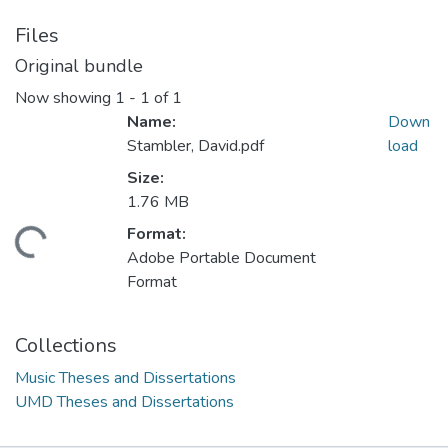
Files
Original bundle
Now showing
1 - 1 of 1
Name:
Down
Stambler, David.pdf
load
Size:
1.76 MB
Format:
ding...
Adobe Portable Document
Format
Collections
Music Theses and Dissertations
UMD Theses and Dissertations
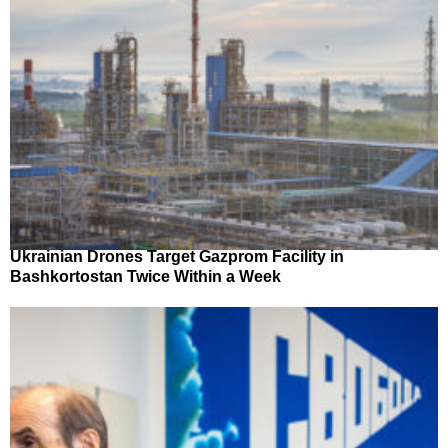
Ukrainian Drones Target Gazprom Facility in
Bashkortostan Twice Within a Week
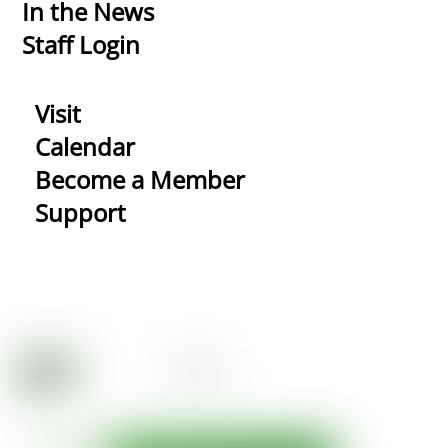
In the News
Staff Login
Visit
Calendar
Become a Member
Support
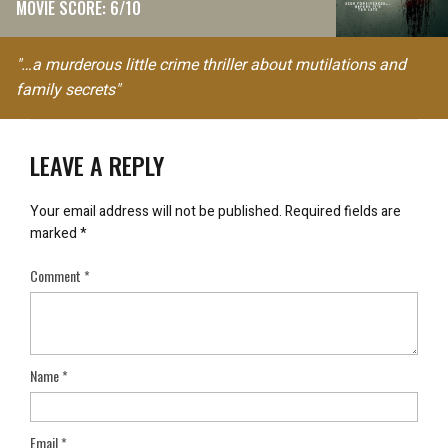
MOVIE SCORE: 6/10
"…a murderous little crime thriller about mutilations and
family secrets"
LEAVE A REPLY
Your email address will not be published.
Required fields are
marked
*
Comment
*
Name
*
Email
*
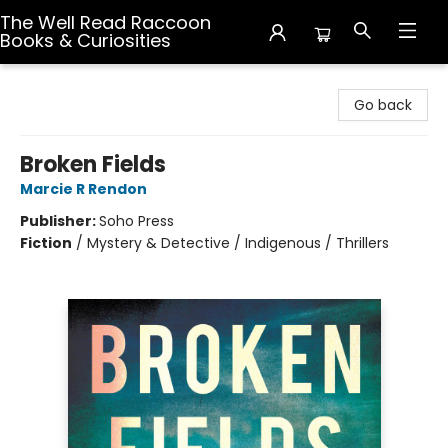
The Well Read Raccoon
Books & Curiosities
The Well Read Raccoon Books & Curiosities
Go back
Broken Fields
Marcie R Rendon
Publisher:
Soho Press
Fiction
/
Mystery & Detective / Indigenous / Thrillers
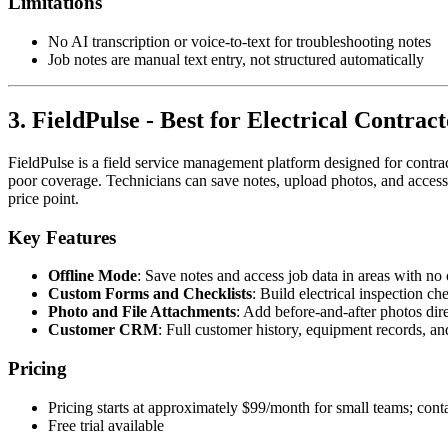
Limitations
No AI transcription or voice-to-text for troubleshooting notes
Job notes are manual text entry, not structured automatically
3. FieldPulse - Best for Electrical Contra
FieldPulse is a field service management platform designed for contract
poor coverage. Technicians can save notes, upload photos, and access j
price point.
Key Features
Offline Mode
: Save notes and access job data in areas with no 
Custom Forms and Checklists
: Build electrical inspection c
Photo and File Attachments
: Add before-and-after photos dire
Customer CRM
: Full customer history, equipment records, an
Pricing
Pricing starts at approximately $99/month for small teams; conta
Free trial available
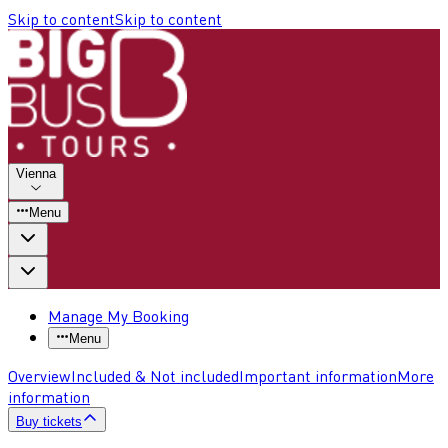
Skip to content
Skip to content
Vienna
Menu
Manage My Booking
Menu
Overview
Included & Not included
Important information
More
information
Buy tickets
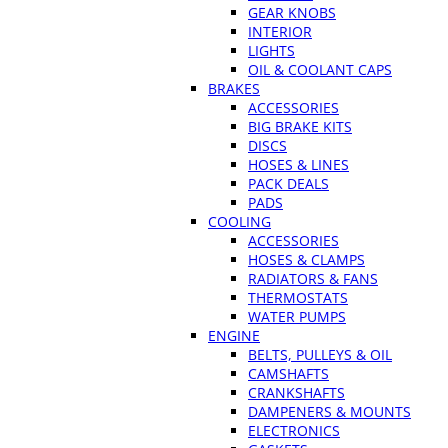
GEAR KNOBS
INTERIOR
LIGHTS
OIL & COOLANT CAPS
BRAKES
ACCESSORIES
BIG BRAKE KITS
DISCS
HOSES & LINES
PACK DEALS
PADS
COOLING
ACCESSORIES
HOSES & CLAMPS
RADIATORS & FANS
THERMOSTATS
WATER PUMPS
ENGINE
BELTS, PULLEYS & OIL
CAMSHAFTS
CRANKSHAFTS
DAMPENERS & MOUNTS
ELECTRONICS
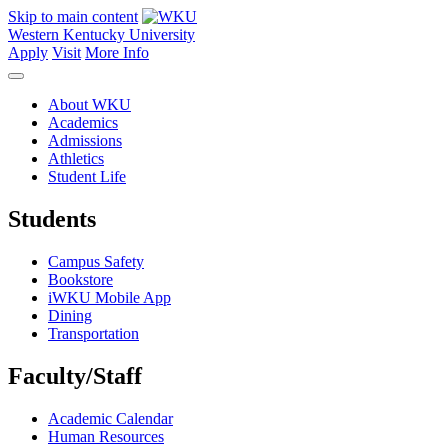
Skip to main content
Western Kentucky University
Apply
Visit
More Info
About WKU
Academics
Admissions
Athletics
Student Life
Students
Campus Safety
Bookstore
iWKU Mobile App
Dining
Transportation
Faculty/Staff
Academic Calendar
Human Resources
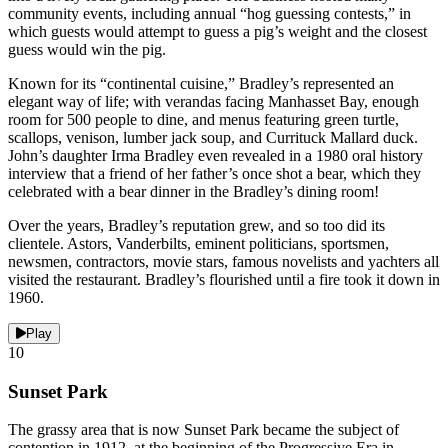
community events, including annual “hog guessing contests,” in
which guests would attempt to guess a pig’s weight and the closest
guess would win the pig.
Known for its “continental cuisine,” Bradley’s represented an
elegant way of life; with verandas facing Manhasset Bay, enough
room for 500 people to dine, and menus featuring green turtle,
scallops, venison, lumber jack soup, and Currituck Mallard duck.
John’s daughter Irma Bradley even revealed in a 1980 oral history
interview that a friend of her father’s once shot a bear, which they
celebrated with a bear dinner in the Bradley’s dining room!
Over the years, Bradley’s reputation grew, and so too did its
clientele. Astors, Vanderbilts, eminent politicians, sportsmen,
newsmen, contractors, movie stars, famous novelists and yachters all
visited the restaurant. Bradley’s flourished until a fire took it down in
1960.
Play
10
Sunset Park
The grassy area that is now Sunset Park became the subject of
contention in 1912, at the beginning of the Progressive Era in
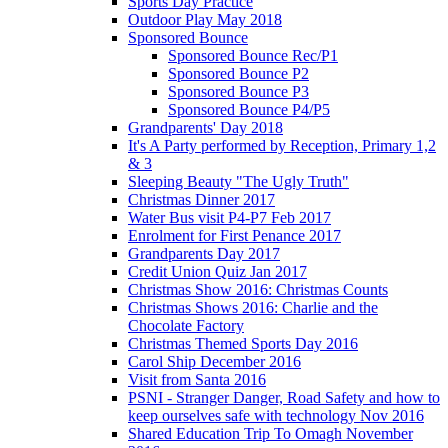
Sports Day Practice
Outdoor Play May 2018
Sponsored Bounce
Sponsored Bounce Rec/P1
Sponsored Bounce P2
Sponsored Bounce P3
Sponsored Bounce P4/P5
Grandparents' Day 2018
It's A Party performed by Reception, Primary 1,2
& 3
Sleeping Beauty "The Ugly Truth"
Christmas Dinner 2017
Water Bus visit P4-P7 Feb 2017
Enrolment for First Penance 2017
Grandparents Day 2017
Credit Union Quiz Jan 2017
Christmas Show 2016: Christmas Counts
Christmas Shows 2016: Charlie and the
Chocolate Factory
Christmas Themed Sports Day 2016
Carol Ship December 2016
Visit from Santa 2016
PSNI - Stranger Danger, Road Safety and how to
keep ourselves safe with technology Nov 2016
Shared Education Trip To Omagh November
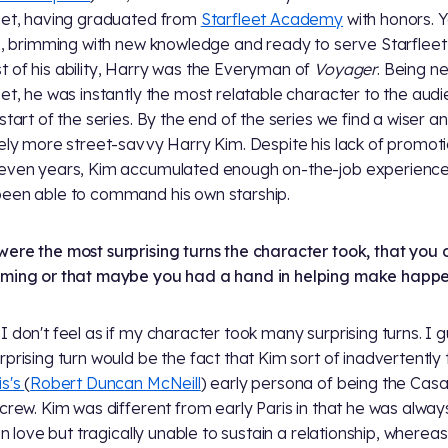
eet, having graduated from
Starfleet Academy
with honors. 
le, brimming with new knowledge and ready to serve Starfleet
 of his ability, Harry was the Everyman of
Voyager
. Being n
eet, he was instantly the most relatable character to the aud
 start of the series. By the end of the series we find a wiser a
tely more street-savvy Harry Kim. Despite his lack of promot
even years, Kim accumulated enough on-the-job experience
een able to command his own starship.
ere the most surprising turns the character took, that you d
oming or that maybe you had a hand in helping make happ
I don't feel as if my character took many surprising turns. I 
rprising turn would be the fact that Kim sort of inadvertently
is's
(
Robert Duncan McNeill
) early persona of being the Cas
 crew. Kim was different from early Paris in that he was alway
 in love but tragically unable to sustain a relationship, whereas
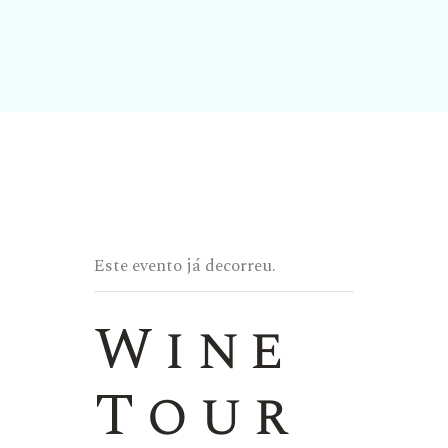
Este evento já decorreu.
Wine
Tour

_ _ _ _ _

*The task*: Give the data from its beginning up to and including the line with "Human Resources" as a JSON list of strings, one string per line, without blank lines. Leave the pictures out of the answer.

*Expected answer*:
[
  "Files",
  "Original bundle",
  "Now showing",
  "1 - 1 of 1",
  "Name:",
  "Down",
  "Stambler, David.pdf",
  "load",
  "Size:",
  "1.76 MB",
  "Format:",
  "ding...",
  "Adobe Portable Document",
  "Format",
  "Collections",
  "Music Theses and Dissertations",
  "UMD Theses and Dissertations",
  "Ukrainian Drones Target Gazprom Facility in",
  "Bashkortostan Twice Within a Week",
  "In the News",
  "Staff Login",
  "Visit",
  "Calendar",
  "Become a Member",
  "Support",
  "MOVIE SCORE: 6/10",
  "\"…a murderous little crime thriller about mutilations and",
  "family secrets\"",
  "LEAVE A REPLY",
  "Your email address will not be published.",
  "Required fields are",
  "marked",
  "*",
  "Comment",
  "*",
  "Name",
  "*",
  "Email",
  "*",
  "The Well Read Raccoon",
  "Books & Curiosities",
  "The Well Read Raccoon Books & Curiosities",
  "Go back",
  "Broken Fields",
  "Marcie R Rendon",
  "Publisher:",
  "Soho Press",
  "Fiction",
  "/",
  "Mystery & Detective / Indigenous / Thrillers",
  "Limitations",
  "No AI transcription or voice-to-text for troubleshooting notes",
  "Job notes are manual text entry, not structured automatically",
  "3. FieldPulse - Best for Electrical Contra",
  "FieldPulse is a field service management platform designed for contract",
  "poor coverage. Technicians can save notes, upload photos, and access j",
  "price point.",
  "Key Features",
  "Offline Mode",
  ": Save notes and access job data in areas with no ",
  "Custom Forms and Checklists",
  ": Build electrical inspection c",
  "Photo and File Attachments",
  ": Add before-and-after photos dire",
  "Customer CRM",
  ": Full customer history, equipment records, an",
  "Pricing",
  "Pricing starts at approximately $99/month for small teams; conta",
  "Free trial available",
  "Skip to content",
  "Skip to content",
  "Vienna",
  "Menu",
  "Manage My Booking",
  "Menu",
  "Overview",
  "Included & Not included",
  "Important information",
  "More",
  "information",
  "Buy tickets",
  "GEAR KNOBS",
  "INTERIOR",
  "LIGHTS",
  "OIL & COOLANT CAPS",
  "BRAKES",
  "ACCESSORIES",
  "BIG BRAKE KITS",
  "DISCS",
  "HOSES & LINES",
  "PACK DEALS",
  "PADS",
  "COOLING",
  "ACCESSORIES",
  "HOSES & CLAMPS",
  "RADIATORS & FANS",
  "THERMOSTATS",
  "WATER PUMPS",
  "ENGINE",
  "BELTS, PULLEYS & OIL",
  "CAMSHAFTS",
  "CRANKSHAFTS",
  "DAMPENERS & MOUNTS",
  "ELECTRONICS",
  "Skip to main content",
  "Western Kentucky University",
  "Apply",
  "Visit",
  "More Info",
  "About WKU",
  "Academics",
  "Admissions",
  "Athletics",
  "Student Life",
  "Students",
  "Campus Safety",
  "Bookstore",
  "iWKU Mobile App",
  "Dining",
  "Transportation",
  "Faculty/Staff",
  "Academic Calendar",
  "Human Resources"
]